DESCRIPTION OF THE TASK: Find every line below with the word "головного" in it, and copy each one.

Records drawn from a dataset

* * * * * * * * *

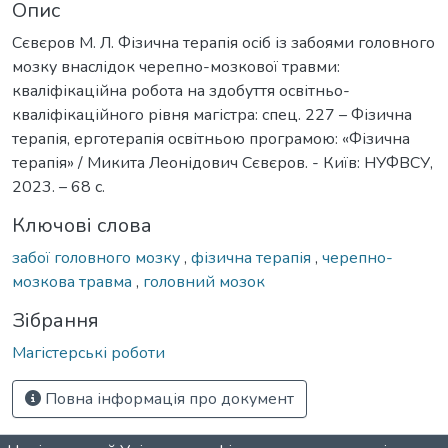
Опис
Сєвєров М. Л. Фізична терапія осіб із забоями головного
мозку внаслідок черепно-мозкової травми:
кваліфікаційна робота на здобуття освітньо-
кваліфікаційного рівня магістра: спец. 227 – Фізична
терапія, ерготерапія освітньою програмою: «Фізична
терапія» / Микита Леонідович Сєвєров. - Київ: НУФВСУ,
2023. – 68 с.
Ключові слова
забої головного мозку
,
фізична терапія
,
черепно-
мозкова травма
,
головний мозок
Зібрання
Магістерські роботи
Повна інформація про документ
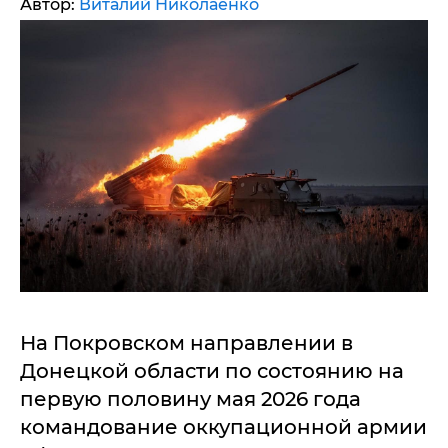
Автор:
Виталий Николаенко
На Покровском направлении в
Донецкой области по состоянию на
первую половину мая 2026 года
командование оккупационной армии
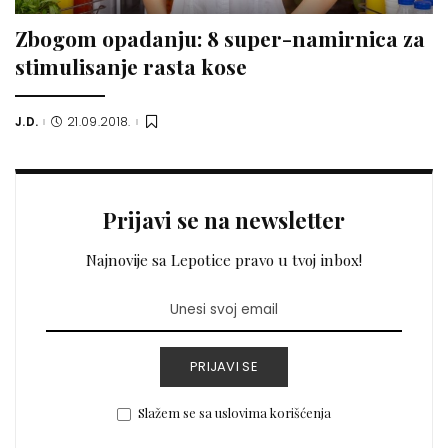
Zbogom opadanju: 8 super-namirnica za
stimulisanje rasta kose
J.D.
21.09.2018.
Posted
by
Prijavi se na newsletter
Najnovije sa Lepotice pravo u tvoj inbox!
PRIJAVI SE
Slažem se sa uslovima korišćenja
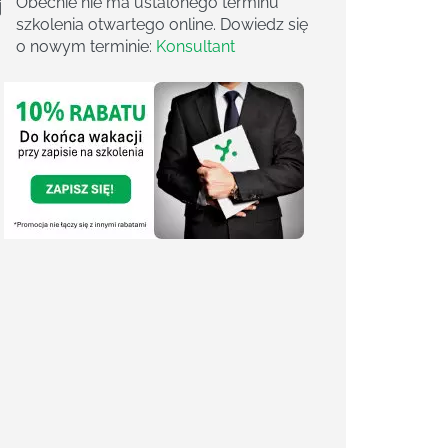
Obecnie nie ma ustalonego terminu
szkolenia otwartego online. Dowiedz się
o nowym terminie:
Konsultant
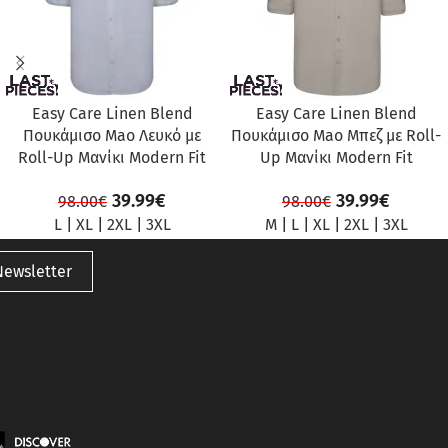
Easy Care Linen Blend
Easy Care Linen Blend
Πουκάμισο Mao Λευκό με
Πουκάμισο Mao Μπεζ με Roll-
Roll-Up Μανίκι Modern Fit
Up Μανίκι Modern Fit
39.99
€
39.99
€
98.00
€
98.00
€
L
|
XL
|
2XL
|
3XL
M
|
L
|
XL
|
2XL
|
3XL
Newsletter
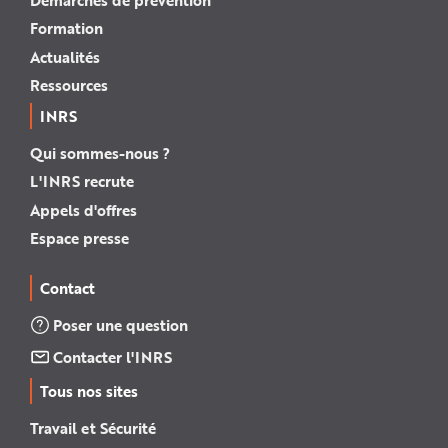
Formation
Actualités
Ressources
INRS
Qui sommes-nous ?
L'INRS recrute
Appels d'offres
Espace presse
Contact
Poser une question
Contacter l'INRS
Tous nos sites
Travail et Sécurité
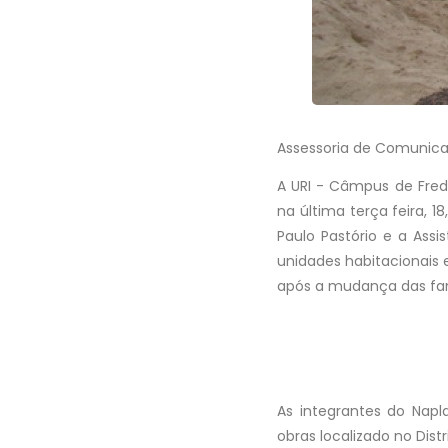
Assessoria de Comunica
A URI - Câmpus de Fred
na última terça feira, 1
Paulo Pastório e a Ass
unidades habitacionais e
após a mudança das famí
As integrantes do Napla
obras localizado no Distr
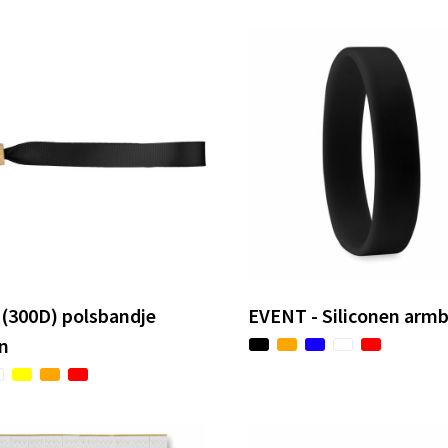
 (300D) polsbandje
EVENT - Siliconen arm
n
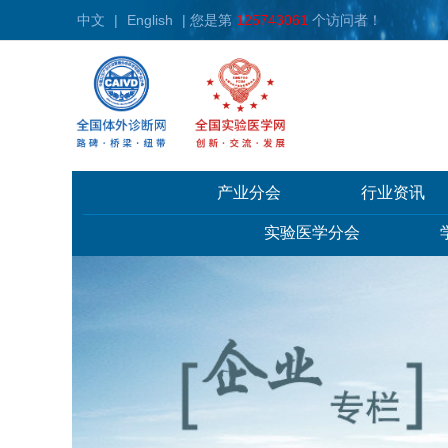
中文
|
English
| 您是第
125743061
个访问者！
产业分会
行业资讯
实验医学分会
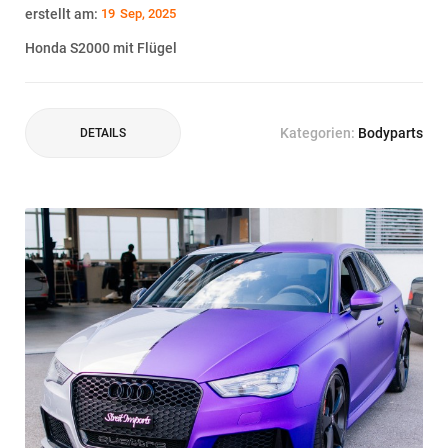
erstellt am:
19
Sep, 2025
Honda S2000 mit Flügel
Kategorien:
Bodyparts
DETAILS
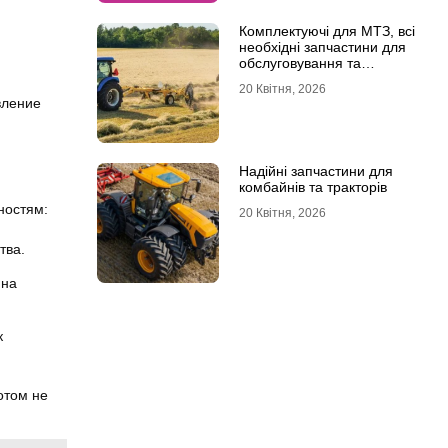
Комплектуючі для МТЗ, всі
необхідні запчастини для
обслуговування та
ремонту
20 Квітня, 2026
вление
Надійні запчастини для
комбайнів та тракторів
ностям:
20 Квітня, 2026
тва.
 на
к
отом не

* * * * * * * * *

RESPONSE AREA:
Сєвєров М. Л. Фізична терапія осіб із забоями головного
забої головного мозку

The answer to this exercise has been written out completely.